- Afrikaans: Die Pro
- Directed by: Andre Velts
- Written by: Tiaan van Niekerk
- Produced by: Annelie Bouwer Starlyn George Steven Istock Monique Nayard Tiaan van Niekerk
- Starring: Edwin van der Walt Reine Swart Zakeeya Patel Arno Greeff Vilje Maritz Marcel van Heerden Albert Maritz Neels van Jaarsveld
- Cinematography: Eduan Kitchin
- Edited by: Linsen Loots
- Music by: Bouwer Bosch Wynand Delport
- Production companies: kykNet Hoofkantoor Produksies
- Release date: 28 August 2015;
- Running time: 90 minutes
- Country: South Africa
- Languages: Afrikaans, English
- Box office: $72,731

= The Pro (film) =

The Pro (Die Pro) is a 2015 South African film directed by Andre Velts for kykNet. It is the first Afrikaans Surf Film to be produced. The film is based on Leon de Villiers book, also titled Die Pro. It was among the most anticipated Afrikaans Films at the Silwerskerm Film Festival alongside films such as Dis ek, Anna.

==Plot==
Teenage surfer, Tiaan Nothnagel, has to come to terms with the accidental death of his best friend, Dirkie Lawrence. After Dirkie’s death, Tiaan doesn’t want to surf anymore. Then, Dirkie’s twin sister, Yvette Lawrence, returns to town and wants to be selected as a Wave-Seeker, a fictional World Surf Tour and something that Tiaan and Dirkie wanted to be a part of.
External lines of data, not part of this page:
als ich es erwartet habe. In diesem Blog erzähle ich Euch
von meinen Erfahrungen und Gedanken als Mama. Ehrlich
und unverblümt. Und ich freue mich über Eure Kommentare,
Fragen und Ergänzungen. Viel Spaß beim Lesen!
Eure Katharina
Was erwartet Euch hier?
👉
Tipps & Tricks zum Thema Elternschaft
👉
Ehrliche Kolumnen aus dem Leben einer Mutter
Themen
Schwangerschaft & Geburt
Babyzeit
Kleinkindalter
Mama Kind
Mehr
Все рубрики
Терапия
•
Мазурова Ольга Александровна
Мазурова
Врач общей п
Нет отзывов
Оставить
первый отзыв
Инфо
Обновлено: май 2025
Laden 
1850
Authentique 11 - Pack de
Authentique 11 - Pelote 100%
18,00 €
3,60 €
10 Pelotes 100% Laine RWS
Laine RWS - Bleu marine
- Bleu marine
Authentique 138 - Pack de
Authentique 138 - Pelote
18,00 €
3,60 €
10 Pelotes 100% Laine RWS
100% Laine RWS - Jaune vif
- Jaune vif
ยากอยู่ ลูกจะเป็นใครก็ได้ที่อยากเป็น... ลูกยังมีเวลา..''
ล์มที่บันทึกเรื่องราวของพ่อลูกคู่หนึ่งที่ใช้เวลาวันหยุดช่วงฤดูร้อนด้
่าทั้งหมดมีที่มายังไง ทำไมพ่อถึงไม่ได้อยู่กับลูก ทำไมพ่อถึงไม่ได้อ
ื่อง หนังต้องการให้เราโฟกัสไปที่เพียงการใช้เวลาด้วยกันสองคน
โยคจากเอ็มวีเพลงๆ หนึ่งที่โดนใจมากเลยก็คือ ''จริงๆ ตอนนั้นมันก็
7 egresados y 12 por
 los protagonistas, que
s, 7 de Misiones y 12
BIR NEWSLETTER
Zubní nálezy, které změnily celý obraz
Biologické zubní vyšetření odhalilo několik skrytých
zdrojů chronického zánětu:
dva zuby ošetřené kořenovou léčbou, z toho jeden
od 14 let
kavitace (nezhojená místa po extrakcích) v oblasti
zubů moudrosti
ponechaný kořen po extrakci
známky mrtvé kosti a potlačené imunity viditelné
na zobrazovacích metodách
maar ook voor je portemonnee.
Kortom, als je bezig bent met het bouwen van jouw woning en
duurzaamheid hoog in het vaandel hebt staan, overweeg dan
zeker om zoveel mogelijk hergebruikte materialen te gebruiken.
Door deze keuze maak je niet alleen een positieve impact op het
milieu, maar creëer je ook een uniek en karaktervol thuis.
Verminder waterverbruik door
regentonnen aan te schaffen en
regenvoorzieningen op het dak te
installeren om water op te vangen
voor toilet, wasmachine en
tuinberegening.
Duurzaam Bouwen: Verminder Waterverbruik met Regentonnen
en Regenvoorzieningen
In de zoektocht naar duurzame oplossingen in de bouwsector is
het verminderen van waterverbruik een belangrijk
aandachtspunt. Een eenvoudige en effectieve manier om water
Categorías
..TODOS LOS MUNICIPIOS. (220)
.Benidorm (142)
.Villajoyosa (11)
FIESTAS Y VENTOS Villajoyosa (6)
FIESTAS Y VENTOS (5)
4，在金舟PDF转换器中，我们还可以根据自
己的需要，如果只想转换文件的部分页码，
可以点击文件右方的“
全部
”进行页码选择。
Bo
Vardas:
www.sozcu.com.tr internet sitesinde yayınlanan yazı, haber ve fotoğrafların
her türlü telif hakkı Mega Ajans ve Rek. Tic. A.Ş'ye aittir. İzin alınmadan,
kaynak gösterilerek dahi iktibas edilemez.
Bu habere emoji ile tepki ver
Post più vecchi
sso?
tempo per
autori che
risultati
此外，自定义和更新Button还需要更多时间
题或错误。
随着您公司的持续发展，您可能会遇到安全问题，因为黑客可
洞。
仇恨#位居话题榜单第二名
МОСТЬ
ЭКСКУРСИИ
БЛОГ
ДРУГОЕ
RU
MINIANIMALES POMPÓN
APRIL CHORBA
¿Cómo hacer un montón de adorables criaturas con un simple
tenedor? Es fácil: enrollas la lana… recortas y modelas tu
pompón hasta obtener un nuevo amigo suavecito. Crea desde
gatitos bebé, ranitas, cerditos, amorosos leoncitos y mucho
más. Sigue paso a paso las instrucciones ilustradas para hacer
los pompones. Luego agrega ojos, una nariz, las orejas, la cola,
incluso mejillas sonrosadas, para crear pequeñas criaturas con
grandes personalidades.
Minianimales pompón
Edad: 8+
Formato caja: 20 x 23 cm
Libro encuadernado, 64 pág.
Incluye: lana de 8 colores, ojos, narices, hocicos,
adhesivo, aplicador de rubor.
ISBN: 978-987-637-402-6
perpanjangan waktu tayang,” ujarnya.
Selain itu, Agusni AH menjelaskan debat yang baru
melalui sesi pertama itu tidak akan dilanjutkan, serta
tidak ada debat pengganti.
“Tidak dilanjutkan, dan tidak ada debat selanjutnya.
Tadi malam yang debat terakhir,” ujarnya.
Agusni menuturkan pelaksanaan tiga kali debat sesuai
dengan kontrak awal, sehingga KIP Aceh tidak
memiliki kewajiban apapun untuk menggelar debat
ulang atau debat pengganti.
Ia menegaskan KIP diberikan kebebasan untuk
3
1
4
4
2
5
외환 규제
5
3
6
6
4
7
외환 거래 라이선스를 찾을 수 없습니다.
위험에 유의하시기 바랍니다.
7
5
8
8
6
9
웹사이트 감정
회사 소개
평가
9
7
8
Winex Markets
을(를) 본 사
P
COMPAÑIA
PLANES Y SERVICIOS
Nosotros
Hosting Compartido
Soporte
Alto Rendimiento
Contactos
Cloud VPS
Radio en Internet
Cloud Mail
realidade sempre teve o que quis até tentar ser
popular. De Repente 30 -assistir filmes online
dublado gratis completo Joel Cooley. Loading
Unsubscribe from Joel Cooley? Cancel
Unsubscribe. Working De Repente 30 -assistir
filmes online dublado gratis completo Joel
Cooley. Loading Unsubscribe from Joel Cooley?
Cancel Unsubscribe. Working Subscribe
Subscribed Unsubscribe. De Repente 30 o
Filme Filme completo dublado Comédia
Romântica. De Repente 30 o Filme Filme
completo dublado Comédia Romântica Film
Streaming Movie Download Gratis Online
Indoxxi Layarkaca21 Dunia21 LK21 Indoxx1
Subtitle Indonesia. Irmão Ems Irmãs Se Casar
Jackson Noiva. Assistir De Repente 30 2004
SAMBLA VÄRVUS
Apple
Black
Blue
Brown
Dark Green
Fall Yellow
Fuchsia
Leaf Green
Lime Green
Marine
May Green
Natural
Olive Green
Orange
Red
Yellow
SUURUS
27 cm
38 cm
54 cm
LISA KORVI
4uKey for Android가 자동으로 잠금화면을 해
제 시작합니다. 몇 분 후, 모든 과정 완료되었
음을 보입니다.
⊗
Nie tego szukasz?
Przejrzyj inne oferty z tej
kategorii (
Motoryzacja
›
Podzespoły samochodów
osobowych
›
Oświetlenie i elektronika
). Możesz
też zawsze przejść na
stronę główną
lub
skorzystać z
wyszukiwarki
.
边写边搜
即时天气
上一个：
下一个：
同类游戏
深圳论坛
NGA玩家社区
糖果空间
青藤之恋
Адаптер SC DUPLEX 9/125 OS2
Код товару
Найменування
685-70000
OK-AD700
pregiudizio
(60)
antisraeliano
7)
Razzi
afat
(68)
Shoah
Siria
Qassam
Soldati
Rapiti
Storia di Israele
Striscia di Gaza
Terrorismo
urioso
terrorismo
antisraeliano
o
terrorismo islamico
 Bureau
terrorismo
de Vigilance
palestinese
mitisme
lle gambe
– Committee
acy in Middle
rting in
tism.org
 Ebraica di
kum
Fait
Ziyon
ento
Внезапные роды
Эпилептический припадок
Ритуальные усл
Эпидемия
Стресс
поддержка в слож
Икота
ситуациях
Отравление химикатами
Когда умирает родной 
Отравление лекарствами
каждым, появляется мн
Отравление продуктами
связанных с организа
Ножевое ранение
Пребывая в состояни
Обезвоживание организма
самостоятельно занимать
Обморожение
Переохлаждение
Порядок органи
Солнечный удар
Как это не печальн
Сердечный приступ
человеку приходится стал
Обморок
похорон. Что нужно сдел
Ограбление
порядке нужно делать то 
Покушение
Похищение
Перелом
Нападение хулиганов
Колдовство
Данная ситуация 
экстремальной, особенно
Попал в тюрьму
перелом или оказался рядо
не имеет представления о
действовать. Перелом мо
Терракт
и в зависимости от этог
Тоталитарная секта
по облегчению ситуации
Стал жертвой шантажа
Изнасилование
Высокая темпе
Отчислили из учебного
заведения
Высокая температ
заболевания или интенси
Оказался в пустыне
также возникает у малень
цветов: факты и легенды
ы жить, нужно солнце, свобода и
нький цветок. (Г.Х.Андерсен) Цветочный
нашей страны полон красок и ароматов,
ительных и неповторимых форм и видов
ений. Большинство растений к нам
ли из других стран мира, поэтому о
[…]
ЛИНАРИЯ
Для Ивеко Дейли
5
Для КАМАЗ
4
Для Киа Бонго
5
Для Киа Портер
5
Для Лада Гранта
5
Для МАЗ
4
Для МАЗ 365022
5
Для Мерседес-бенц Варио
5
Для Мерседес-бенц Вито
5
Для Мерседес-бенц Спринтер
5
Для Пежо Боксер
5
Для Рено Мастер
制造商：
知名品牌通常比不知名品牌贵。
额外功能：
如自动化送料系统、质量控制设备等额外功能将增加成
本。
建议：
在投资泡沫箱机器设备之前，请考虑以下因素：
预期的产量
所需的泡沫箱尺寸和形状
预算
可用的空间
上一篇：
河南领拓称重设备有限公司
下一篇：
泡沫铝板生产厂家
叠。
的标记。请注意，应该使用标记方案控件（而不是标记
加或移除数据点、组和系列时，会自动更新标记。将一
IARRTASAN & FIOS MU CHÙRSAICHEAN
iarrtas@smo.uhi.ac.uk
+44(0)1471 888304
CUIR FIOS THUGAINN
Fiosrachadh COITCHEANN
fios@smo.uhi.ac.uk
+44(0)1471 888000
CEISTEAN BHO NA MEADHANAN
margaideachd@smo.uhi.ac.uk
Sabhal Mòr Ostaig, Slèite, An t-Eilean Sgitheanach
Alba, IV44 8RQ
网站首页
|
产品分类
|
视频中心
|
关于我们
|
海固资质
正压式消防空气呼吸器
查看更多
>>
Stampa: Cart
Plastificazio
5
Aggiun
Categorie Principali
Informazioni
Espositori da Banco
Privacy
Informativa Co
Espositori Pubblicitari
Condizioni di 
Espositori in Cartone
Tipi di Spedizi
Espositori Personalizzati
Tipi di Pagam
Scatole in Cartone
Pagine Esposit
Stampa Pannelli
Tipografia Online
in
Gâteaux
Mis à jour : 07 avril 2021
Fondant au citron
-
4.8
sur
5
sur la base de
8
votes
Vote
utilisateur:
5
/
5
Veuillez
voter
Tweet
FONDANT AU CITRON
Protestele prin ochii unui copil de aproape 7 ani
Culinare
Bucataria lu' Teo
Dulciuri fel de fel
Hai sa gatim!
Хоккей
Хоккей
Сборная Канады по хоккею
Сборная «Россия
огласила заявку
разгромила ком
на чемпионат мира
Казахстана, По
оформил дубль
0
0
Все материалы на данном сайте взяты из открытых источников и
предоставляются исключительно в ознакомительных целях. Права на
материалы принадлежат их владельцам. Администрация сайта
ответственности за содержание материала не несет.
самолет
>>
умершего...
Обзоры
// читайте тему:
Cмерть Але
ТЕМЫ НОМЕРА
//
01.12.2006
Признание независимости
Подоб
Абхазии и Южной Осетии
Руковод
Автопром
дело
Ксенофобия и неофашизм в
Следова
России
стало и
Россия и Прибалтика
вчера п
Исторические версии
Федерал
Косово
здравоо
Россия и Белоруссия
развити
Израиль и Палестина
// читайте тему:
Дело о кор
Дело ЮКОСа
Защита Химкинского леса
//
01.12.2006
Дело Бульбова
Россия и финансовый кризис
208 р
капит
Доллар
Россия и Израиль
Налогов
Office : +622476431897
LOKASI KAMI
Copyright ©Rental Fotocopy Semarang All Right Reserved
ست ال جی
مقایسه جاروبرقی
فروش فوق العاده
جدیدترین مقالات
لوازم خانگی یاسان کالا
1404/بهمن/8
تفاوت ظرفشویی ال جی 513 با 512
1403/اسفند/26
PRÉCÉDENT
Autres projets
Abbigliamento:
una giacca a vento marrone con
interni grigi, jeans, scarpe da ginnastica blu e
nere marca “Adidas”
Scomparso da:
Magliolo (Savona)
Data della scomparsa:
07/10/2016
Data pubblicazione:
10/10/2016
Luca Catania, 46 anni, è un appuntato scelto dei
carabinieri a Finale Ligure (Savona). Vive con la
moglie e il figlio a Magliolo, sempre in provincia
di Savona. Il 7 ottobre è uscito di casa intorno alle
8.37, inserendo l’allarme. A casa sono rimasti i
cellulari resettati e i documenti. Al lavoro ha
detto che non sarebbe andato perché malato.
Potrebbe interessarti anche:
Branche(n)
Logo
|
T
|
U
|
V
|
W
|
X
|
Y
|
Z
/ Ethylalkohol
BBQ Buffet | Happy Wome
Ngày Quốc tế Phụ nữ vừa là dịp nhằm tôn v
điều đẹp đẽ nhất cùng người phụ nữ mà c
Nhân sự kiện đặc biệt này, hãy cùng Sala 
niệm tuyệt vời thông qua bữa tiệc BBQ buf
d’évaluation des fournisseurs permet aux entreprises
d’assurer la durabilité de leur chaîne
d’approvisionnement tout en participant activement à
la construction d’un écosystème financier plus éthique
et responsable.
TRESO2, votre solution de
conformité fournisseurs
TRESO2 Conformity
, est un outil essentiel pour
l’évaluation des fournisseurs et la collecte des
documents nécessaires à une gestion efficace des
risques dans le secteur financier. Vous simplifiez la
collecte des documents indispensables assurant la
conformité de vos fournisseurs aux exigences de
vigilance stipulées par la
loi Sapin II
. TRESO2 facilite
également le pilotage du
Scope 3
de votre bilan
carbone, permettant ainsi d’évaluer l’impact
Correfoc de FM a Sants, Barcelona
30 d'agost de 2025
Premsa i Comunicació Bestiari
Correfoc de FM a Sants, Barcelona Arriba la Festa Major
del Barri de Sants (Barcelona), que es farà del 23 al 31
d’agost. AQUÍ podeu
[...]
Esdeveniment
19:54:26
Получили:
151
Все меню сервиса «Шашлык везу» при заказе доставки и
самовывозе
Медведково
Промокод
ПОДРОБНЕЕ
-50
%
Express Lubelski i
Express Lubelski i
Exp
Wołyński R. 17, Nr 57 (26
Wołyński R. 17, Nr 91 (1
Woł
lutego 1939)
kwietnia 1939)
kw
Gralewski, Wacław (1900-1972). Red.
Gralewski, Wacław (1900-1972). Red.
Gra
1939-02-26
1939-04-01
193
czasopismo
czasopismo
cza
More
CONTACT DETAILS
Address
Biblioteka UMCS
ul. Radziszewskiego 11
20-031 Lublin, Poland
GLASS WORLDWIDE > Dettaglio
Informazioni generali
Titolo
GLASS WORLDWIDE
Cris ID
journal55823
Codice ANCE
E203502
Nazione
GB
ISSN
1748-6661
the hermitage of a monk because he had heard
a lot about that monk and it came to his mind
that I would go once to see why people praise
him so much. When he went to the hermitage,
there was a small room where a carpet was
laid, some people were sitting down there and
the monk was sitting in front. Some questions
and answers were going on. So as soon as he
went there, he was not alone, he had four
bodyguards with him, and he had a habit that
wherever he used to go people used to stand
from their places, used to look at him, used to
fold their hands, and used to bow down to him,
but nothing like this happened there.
For Yvette to succeed, she needs Tiaan’s help, and needs him to get back on his surfboard...

== Cast ==

- Edwin van der Walt as Tiaan Nothnagel
- Viljé Maritz as Dirkie Lawrence
- Reine Swart as Yvette Lawrence
- Albert Maritz as Kruiwa
- Neels van Jaarsveld as Geyer
- Arno Greeff as Dustin
- Bennie Fourie as Hermann
- Zakeeya Patel as Jasmine
- Morné du Toit as Peet
- Marcel van Heerden as Ed Nothnagel
- Helene Truter as Elize Nothnagel
- Dorette Potgieter as Mrs Lawrence
- Simeon Scholtz as Young Dirkie

==History==

The film is based on the youth book by Leon de Villers. Leon de Villiers was born in Pretoria, 25 July 1960. He matriculated at Hercules High School in Pretoria. He then studied at the University of Pretoria, where he obtained a BA and Honors degree in Political Science and International Politics. He also obtained a Higher Education Diploma at the same university. After his studies he was a history teacher, but in 1993 he started writing full-time. His first youth book, Aliens and Angels, appeared in Tafelberg in 1996. His second book, Die Pro (1997), received a Sanlam Prize, the Scheepers Prize for Youth Literature and the M.E.R. Award. The book is a prescribed book for grade nine and ten students in South African schools.